Sunday, September 4, 2011

His and Hearse; Going Out In Style

recent model Cadillac SUVthe Cadillac Escalade hearse is very similar to the big black Cadillacs people use for getting to work and shopping

I've noticed an awful lot of those bulky Cadillac Escalades around the city. In spite of their scale and capacity, inevitably they are occupied by only the driver.

The trend has been around for a few years, but a great many of these vehicles continue to be black. For the past 50 years that I've been around, "black Cadillac station wagon" has been synonymous with "hearse." Personally, having the choice, I would prefer not to be transported in one of these hearses, but perhaps my sensibility is overly delicate.

Apart from that, I am amazed that the drivers of these large vehicles seem to be unaware of any environmental impact in terms of manufacturing, fuel consumption, dissipation of heat, and wear and tear on roads. They also take up a lot of unnecessary space in a crowded world. I am at a loss to understand why people wish to make such grand statements at a time when more than ever, we must be aware of preserving resources and space.

Recently I watched the wonderful 1962 film, "The Light in the Piazza," with Olivia de Havilland. In one scene, she is driving along a verdant country road in Italy with Rossano Brazzi. The little Italian two seater convertible (perhaps a Fiat or Lancia) was incredibly chic, and almost humorously diminutive.

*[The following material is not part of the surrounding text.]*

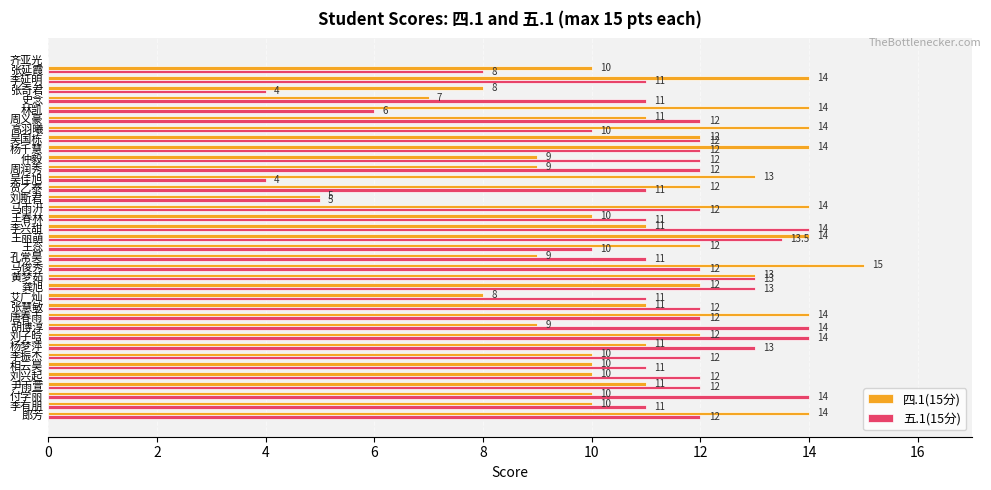

How many values in 五.1(15分) are above zero?

36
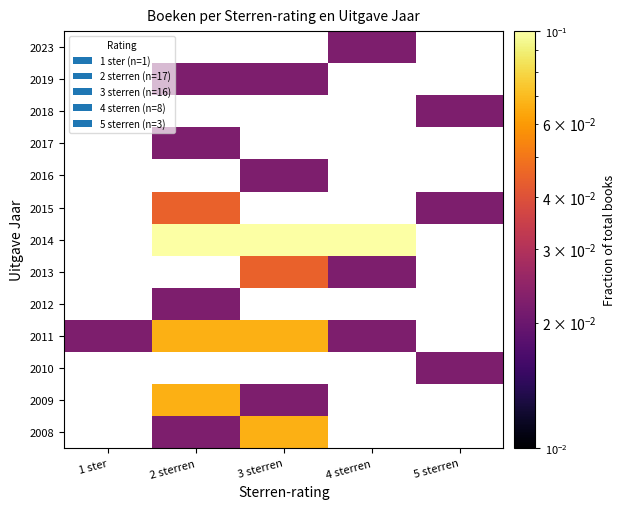

Is it true that 2015 equals 0.0 at 5 sterren?

True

In the film, these two characters are wealthy and worldly, and yet they looked stylish in what looked almost as tiny as a Smart Car.

What happened to modesty and charm in how we present ourselves in dress, deportment, transportation, and habitation? What happened to any sort of conscience in terms of caring for others and the world we live in?

Perhaps the drivers of black Cadillac Escalades and similar behemoths feel that they are going out in style. Personally, I'll leave the journey in the black hearse until my last earthly ride.